Several paper mills are expected to open new facilities or expand capacity for residential mixed paper by the end of 2019 into 2021.
Since China’s National Sword policy went into effect, Chaz Miller, chair of the Northeast Recycling Council (NERC)-Northeast Waste Management Officials' Association (NEWMOA) regional recycling markets committee, has been tracking North American paper mills that have announced capacity increases for recycled fiber in response to China's ban. Alongside Fibre Box Association CEO Dennis Colley, he's compiled a list of 18 mills that are increasing capacity to process paper themselves.
“I’ve been giving presentations on China and recycling for the past four decades,” says Miller, who has in the past worked with the U.S. Environmental Protection Agency (EPA), the glass packaging industry and the National Waste & Recycling Association (NWRA). “Shortly after China announced the ban, I started tracking mills that announced they'd use recycled fiber. Pratt Industries first announced its new plant opening in October, and then other facilities announced either new machines or new additions to what they were taking.”
Conyers, Georgia-based Pratt Industries' new Wapakoneta, Ohio, facility is expected to open in the fourth quarter of 2019. Hong Kong-based Nine Dragons Paper (Holdings) Ltd. also is converting existing machines and building new recycled pulp capacity at facilities in Biron, Wisconsin, Rumford, Maine, and Fairmont, West Virginia. Wisconsin-based Green Bay Packaging, Kingsey Falls, Quebec-based Cascades and Port Townsend, Washington-based Port Townsend Paper also are among the mills expanding capacity for old corrugated containers (OCC) and residential mixed paper.
The list “clearly points out a very natural result of this market turmoil," Miller says. “There’s a lot of raw material looking for a home."
He says what’s happening today in the market is no different from the market “collapse” in 1990, when municipal programs expanded from “under 1,000 to 5,000” in a few short years flooding the market as a result of recycling mandates.
“Markets always rebound," Miller says. "There’s a lot of entrepreneurs looking to use this as a raw material."
OCC is the primary recycled fiber for most of the new capacity; however, capacity for residential mixed paper is expanding “significantly.” At least six of the facilities are or have plans to process more residential mixed paper per year, which should drive up prices for mixed paper, Miller says.
Opening in 2021, Green Bay Packaging's new mill will have the capacity to process 685,000 tons of OCC and residential mixed paper per year. Also slated to open in 2021, Cascades' facility in Hanover, Virginia, will have the capacity to process 400,000 metric tons per year.
“The immediate impact has primarily been mills using OCC as a raw material are capable of using residential mixed paper,” Miller says. “They have the ability to do that in the way they do their pulping system.”

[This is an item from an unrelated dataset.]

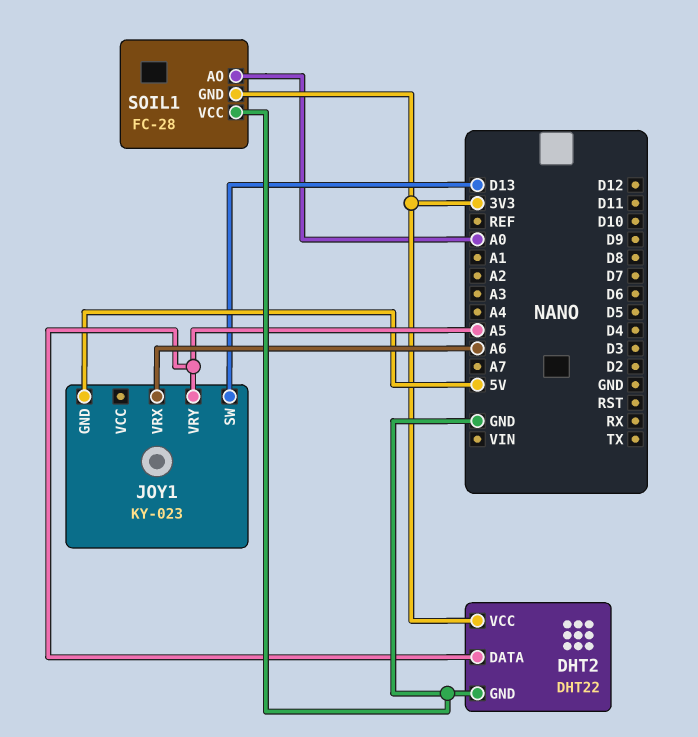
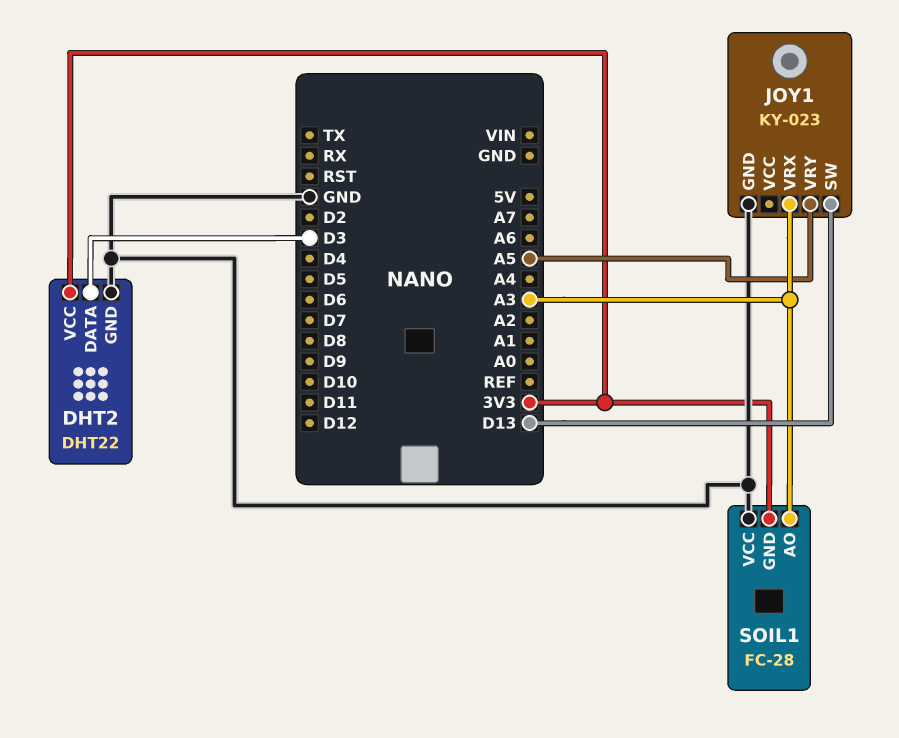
DHT2 pin DATA: A5 -> D3
JOY1 pin GND: 5V -> GND
JOY1 pin VRX: A6 -> A3
SOIL1 pin AO: A0 -> A3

He adds, “It does create additional domestic markets, which is very important. We’re seeing bigger, new capacity, which will help stabilize the markets. It certainly increases the ability to use paper domestically. It’s our raw material instead of somebody else’s.”
Other mills, including Nine Dragons and Shanying, Ballard County, Kentucky, are building new capacity for recycled pulp to export to China. The list also includes Ecomelida, Orangeburg County, South Carolina, which processes food and beverage packaging and other paper mill pulp byproducts into plastic pellets.
“As the new mills and new machines open up, it will help stabilize prices and it creates a new domestic market,” Miller says. “Right now, the market is doing what markets always do. It’s responding to an opportunity, and the opportunity is recycled paper as an inexpensive raw material.”